++++ Record set ++++
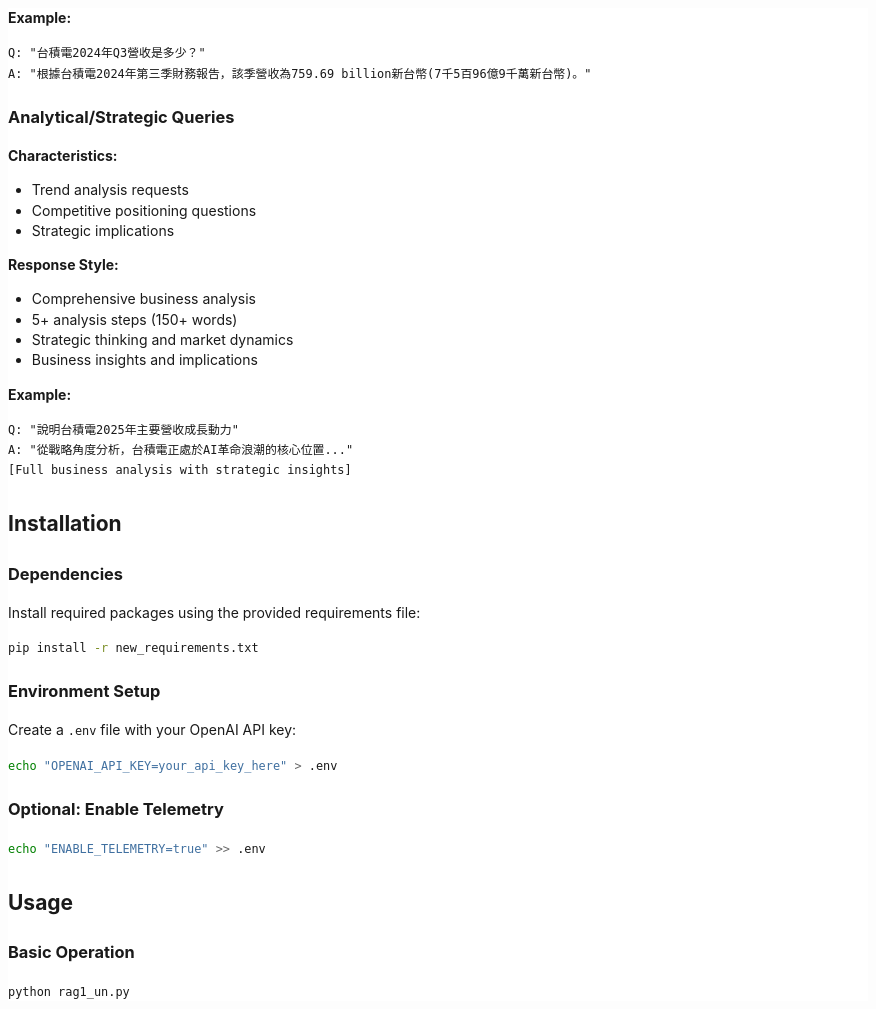 **Example:**
```
Q: "台積電2024年Q3營收是多少？"
A: "根據台積電2024年第三季財務報告，該季營收為759.69 billion新台幣(7千5百96億9千萬新台幣)。"
```

### Analytical/Strategic Queries
**Characteristics:**
- Trend analysis requests
- Competitive positioning questions
- Strategic implications

**Response Style:**
- Comprehensive business analysis
- 5+ analysis steps (150+ words)
- Strategic thinking and market dynamics
- Business insights and implications

**Example:**
```
Q: "說明台積電2025年主要營收成長動力"
A: "從戰略角度分析，台積電正處於AI革命浪潮的核心位置..."
[Full business analysis with strategic insights]
```

## Installation

### Dependencies

Install required packages using the provided requirements file:

```bash
pip install -r new_requirements.txt
```

### Environment Setup

Create a `.env` file with your OpenAI API key:

```bash
echo "OPENAI_API_KEY=your_api_key_here" > .env
```

### Optional: Enable Telemetry

```bash
echo "ENABLE_TELEMETRY=true" >> .env
```

## Usage

### Basic Operation

```python
python rag1_un.py
```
++++
Task prompt: Write out the whole listing above exactly, minus images.

Written reply:
 **Example:**
```
Q: "台積電2024年Q3營收是多少？"
A: "根據台積電2024年第三季財務報告，該季營收為759.69 billion新台幣(7千5百96億9千萬新台幣)。"
```

### Analytical/Strategic Queries
**Characteristics:**
- Trend analysis requests
- Competitive positioning questions
- Strategic implications

**Response Style:**
- Comprehensive business analysis
- 5+ analysis steps (150+ words)
- Strategic thinking and market dynamics
- Business insights and implications

**Example:**
```
Q: "說明台積電2025年主要營收成長動力"
A: "從戰略角度分析，台積電正處於AI革命浪潮的核心位置..."
[Full business analysis with strategic insights]
```

## Installation

### Dependencies

Install required packages using the provided requirements file:

```bash
pip install -r new_requirements.txt
```

### Environment Setup

Create a `.env` file with your OpenAI API key:

```bash
echo "OPENAI_API_KEY=your_api_key_here" > .env
```

### Optional: Enable Telemetry

```bash
echo "ENABLE_TELEMETRY=true" >> .env
```

## Usage

### Basic Operation

```python
python rag1_un.py
```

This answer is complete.